** Recorded data **

::::

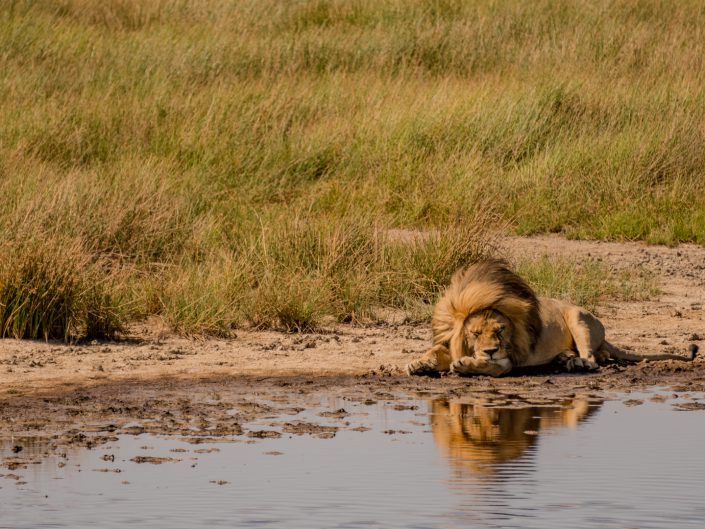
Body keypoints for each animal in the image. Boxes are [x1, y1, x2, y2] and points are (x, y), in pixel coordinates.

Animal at [404, 258, 696, 376]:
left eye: (500, 330)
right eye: (475, 333)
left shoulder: (506, 362)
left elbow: (489, 367)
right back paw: (564, 358)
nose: (489, 350)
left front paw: (467, 365)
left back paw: (576, 362)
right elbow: (435, 352)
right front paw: (419, 363)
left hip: (578, 317)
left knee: (592, 359)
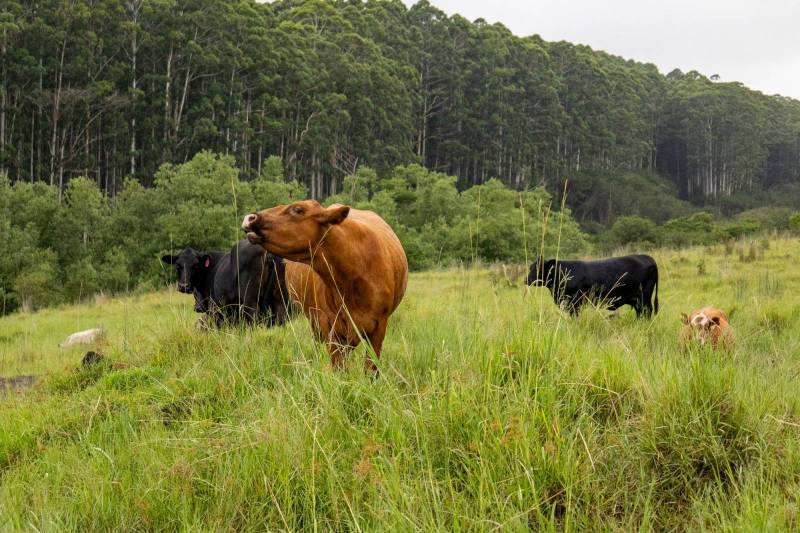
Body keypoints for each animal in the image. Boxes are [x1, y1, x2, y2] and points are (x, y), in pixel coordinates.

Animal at [161, 239, 292, 326]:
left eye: (196, 266)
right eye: (177, 266)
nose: (183, 286)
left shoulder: (216, 308)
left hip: (250, 301)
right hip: (280, 299)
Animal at [524, 254, 656, 316]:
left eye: (537, 269)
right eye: (530, 267)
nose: (526, 280)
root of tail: (647, 257)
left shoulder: (575, 303)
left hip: (644, 298)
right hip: (638, 301)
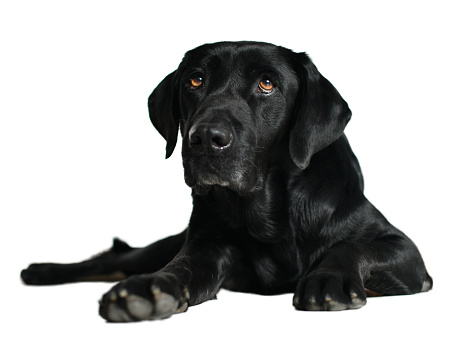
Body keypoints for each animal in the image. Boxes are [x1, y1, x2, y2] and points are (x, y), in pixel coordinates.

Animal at [20, 41, 430, 322]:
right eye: (195, 80)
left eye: (267, 84)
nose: (205, 138)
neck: (270, 212)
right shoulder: (205, 245)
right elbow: (179, 268)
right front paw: (147, 291)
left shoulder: (404, 250)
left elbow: (352, 246)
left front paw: (329, 279)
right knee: (117, 258)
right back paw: (43, 271)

::::

** Requirement **
Examine the records and pull out every line where the string "shoulder" occurs.

** Response for this exercise **
left shoulder: (506, 362)
left shoulder: (216, 308)
left shoulder: (575, 303)
right shoulder: (205, 245)
left shoulder: (404, 250)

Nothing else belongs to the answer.